Bezeichnung und Standort des Lagers

Stalag 317 (XVIII C) Markt Pongau

Im Wehrkreis XVIII, der neben Tirol, Vorarlberg und der Steiermark auch die Bundesländer Salzburg und Kärnten umfasste, wurden drei große Kriegsgefangenenlager errichtet, eines in Wolfsberg in Kärnten, eines in Spittal an der Drau und das dritte in Markt Pongau.

Die amtliche Bezeichnung des Kriegsgefangenenlagers war Stalag 317 (XVIII C) Markt Pongau. Stalag steht für Stammlager, XVIII ist die Nummer des damaligen Wehrkreises, Markt Pongau war die NS-Ortsbezeichnung für St. Johann im Pongau. Diesem Stammlager waren alle Kriegsgefangenen zugehörig, auch wenn sie in firmeneigenen Lagern, wie z. B. beim Bau der Tauernkraftwerke Kaprun, untergebracht waren. Vom Stalag aus wurden sie zum Einsatz transportiert und von dort erhielten sie ihre Befehle. Im Stalag wurden sie disziplinär bestraft und dorthin wurden sie nach ihrem Einsatz in firmeneigenen Lagern letztendlich auch zurück gebracht.

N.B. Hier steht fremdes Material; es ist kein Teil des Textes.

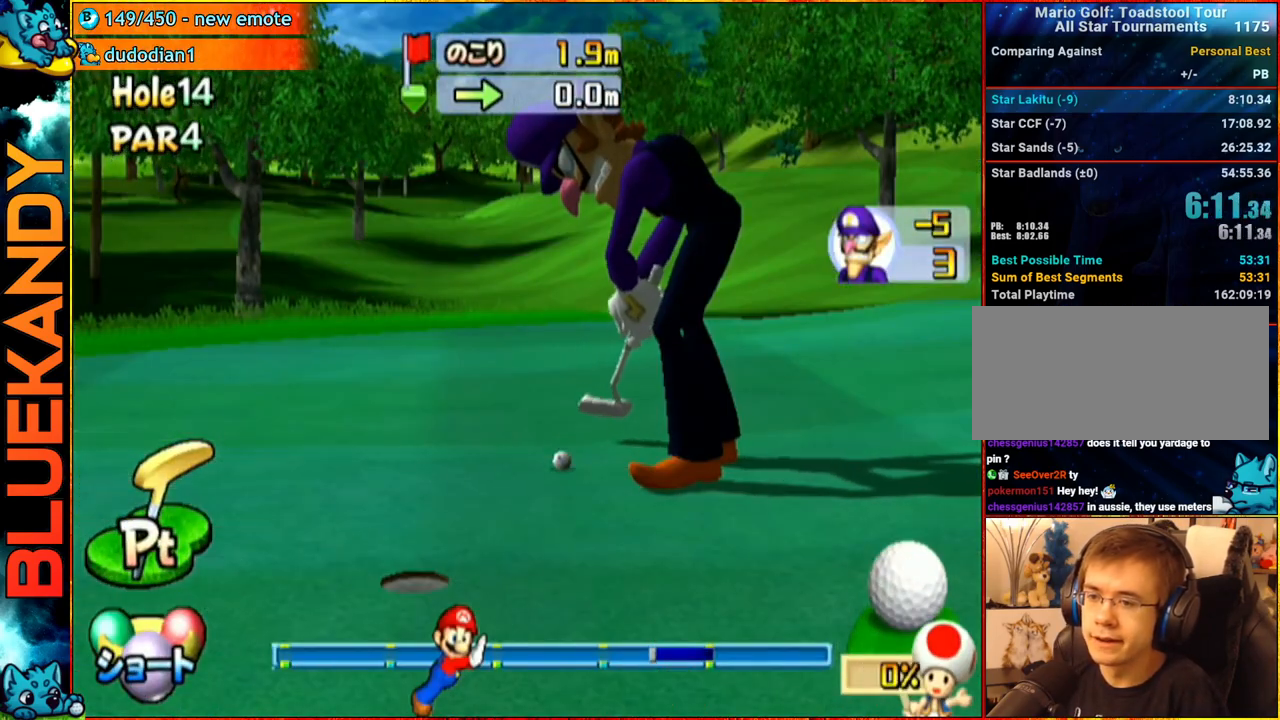
{"buttons": ["A"], "left_stick": "center", "right_stick": "center", "events": []}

Russenbühel und Russenfriedhof

Der Lagerkomplex bestand aus Nord- und Südlager, befand sich nördlich des Ortszentrums von St. Johann, unterhalb der Richtung Bischofshofen führenden Bundesstraße B 311 am orographisch linken Salzachufer. Im Volksmund heißt die Anhöhe oberhalb des ehemaligen Lagers noch heute Russenbühel, die unterhalb der Bundesstraße befindliche Gedenkstätte wird allgemein "Russenfriedhof" genannt. Die Gedenkstätte selbst steht in Zusammenhang mit einer beschämenden jahrzehntelangen Nachkriegsgroteske. Der Friedhof hatte keinen Zugang. Nur das illegale Überschreiten privaten Bauerngrundes ermöglichte den Besuch der Gedenkstätte. Erst im Jahr 2009 hatten die Bemühungen einiger engagierter St. Johanner und St. Johannerinnen Erfolg. In Zusammenarbeit von Gemeinde und Grundeigentümer konnte endlich ein legaler Zugangsweg geschaffen werden.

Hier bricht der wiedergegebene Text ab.